Film by Kourosh Ahari

Parallel is a 2024 American science fiction thriller film directed by Kourosh Ahari and written by the brothers Aldis and Edwin Hodge with Jonathan Keasey. Besides the Hodges, the film also stars Danielle Deadwyler as a grief-stricken woman who mysteriously finds herself navigating between alternate dimensions. It is a remake of the 2019 Chinese film Parallel Forest by Lei Zheng.

==Plot==
In a house in the woods, Vanessa is looking through the window when suddenly she is startled by a bird hitting the glass. Vanessa goes out to look at the dead bird and her husband Alex joins her, trying to hold her hand to comfort her. Vanessa walks away from him.

Later Vanessa tells Alex and his brother Martel that last night she heard a loud noise that sounded like an explosion coming out of the forest. Martel talks about a facility in the forest which was rumored to have weird experiments happening inside. People previously went missing, thus the facility shutting down and now the forest is supposed to be claimed as a preservation.

However, Alex thinks it was a story made up by their dad who abandoned them. Martel thinks their dad was searching for something but Alex dismisses the idea.

Then Vanessa decides she needs time alone and prepares for a walk in the forest. Martel gives her a rifle to fight any wild animals and casually asks if the couple has decided to sell the house yet. Alex replies that they are still thinking about it but Vanessa is against it which triggers an argument that makes Vanessa leave in a huff. Alex follows her and explains to her his brother is just trying to help them move on, only Vanessa asks Alex he wishes she had died.

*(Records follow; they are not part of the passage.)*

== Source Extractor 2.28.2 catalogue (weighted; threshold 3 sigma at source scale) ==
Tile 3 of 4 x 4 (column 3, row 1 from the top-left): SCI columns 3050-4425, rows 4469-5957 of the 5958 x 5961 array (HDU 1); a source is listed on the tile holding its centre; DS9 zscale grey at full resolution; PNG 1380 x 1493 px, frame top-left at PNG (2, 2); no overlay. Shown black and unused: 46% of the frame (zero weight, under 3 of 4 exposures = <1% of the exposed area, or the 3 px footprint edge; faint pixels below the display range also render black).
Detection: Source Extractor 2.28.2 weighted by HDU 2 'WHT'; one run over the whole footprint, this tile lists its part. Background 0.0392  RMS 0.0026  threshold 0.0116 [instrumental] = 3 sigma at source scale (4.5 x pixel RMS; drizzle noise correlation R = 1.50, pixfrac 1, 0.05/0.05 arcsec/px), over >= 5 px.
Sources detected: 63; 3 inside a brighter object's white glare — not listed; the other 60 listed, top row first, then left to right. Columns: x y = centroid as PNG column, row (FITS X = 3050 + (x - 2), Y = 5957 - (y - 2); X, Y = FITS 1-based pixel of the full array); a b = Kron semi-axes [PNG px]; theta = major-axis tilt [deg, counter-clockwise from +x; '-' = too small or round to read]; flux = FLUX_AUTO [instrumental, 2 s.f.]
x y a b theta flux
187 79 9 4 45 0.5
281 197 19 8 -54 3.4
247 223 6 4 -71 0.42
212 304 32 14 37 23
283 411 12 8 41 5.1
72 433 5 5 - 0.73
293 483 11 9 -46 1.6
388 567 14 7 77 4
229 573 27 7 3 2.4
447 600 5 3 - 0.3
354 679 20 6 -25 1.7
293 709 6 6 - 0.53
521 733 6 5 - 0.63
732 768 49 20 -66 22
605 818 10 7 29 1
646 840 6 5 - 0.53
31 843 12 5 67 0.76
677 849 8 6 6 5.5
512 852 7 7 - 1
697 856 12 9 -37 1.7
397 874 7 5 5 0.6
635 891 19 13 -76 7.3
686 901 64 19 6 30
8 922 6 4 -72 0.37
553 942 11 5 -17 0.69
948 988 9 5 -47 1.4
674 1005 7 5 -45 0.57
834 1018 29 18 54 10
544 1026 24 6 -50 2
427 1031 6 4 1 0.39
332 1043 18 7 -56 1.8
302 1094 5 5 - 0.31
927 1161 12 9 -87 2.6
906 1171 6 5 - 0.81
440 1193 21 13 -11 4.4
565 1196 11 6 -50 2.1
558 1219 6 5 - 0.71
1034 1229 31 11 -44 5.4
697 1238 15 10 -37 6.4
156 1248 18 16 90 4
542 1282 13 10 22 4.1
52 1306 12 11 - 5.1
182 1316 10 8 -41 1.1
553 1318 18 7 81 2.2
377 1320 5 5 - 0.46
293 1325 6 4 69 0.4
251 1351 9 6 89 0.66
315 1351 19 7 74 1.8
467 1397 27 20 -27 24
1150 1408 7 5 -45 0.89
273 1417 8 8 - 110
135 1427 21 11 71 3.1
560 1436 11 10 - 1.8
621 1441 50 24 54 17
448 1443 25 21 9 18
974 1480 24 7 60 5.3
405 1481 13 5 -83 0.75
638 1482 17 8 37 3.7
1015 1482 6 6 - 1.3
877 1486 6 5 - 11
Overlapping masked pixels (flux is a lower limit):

While walking in the forest, Vanessa sits down on a log to rest. A bird quickly flies past as Vanessa hears a noise in the forest. Someone fires a shot at her she hides behind a tree. Vanessa fires back and when she looks through her scope, she sees what appears to be herself hide behind another tree.

==Cast==
- Danielle Deadwyler as Vanessa
- Aldis Hodge as Alex
- Edwin Hodge as Martel

==Production==
In May 2021, it was reported that Aldis Hodge and his brother Edwin Hodge would write and star in a remake of the 2019 Chinese film Parallel Forest, with Kourosh Ahari set to direct. In June 2022, Danielle Deadwyler signed on to star and to act as the film's executive producer.

Principal photography began in Vancouver later in June 2022.

==Release==
In April 2023, Vertical Entertainment acquired the film's worldwide distribution rights.

Parallel was released in the United States on February 23, 2024.

==Reception==
Rachel Leishman from The Mary Sue gave the film a positive review writing: "While the plot of Parallel can get complicated if you think too deeply about it, the film (written by Hodge and his brother and co-star Edwin Hodge alongside Jonathan Keasey) shines in the performances that Deadwyler and Aldis and Edwin Hodge bring to this family. Kourosh Ahari’s simple direction lets us focus on what we want to believe in Vanessa’s quest to make it back to her original timeline."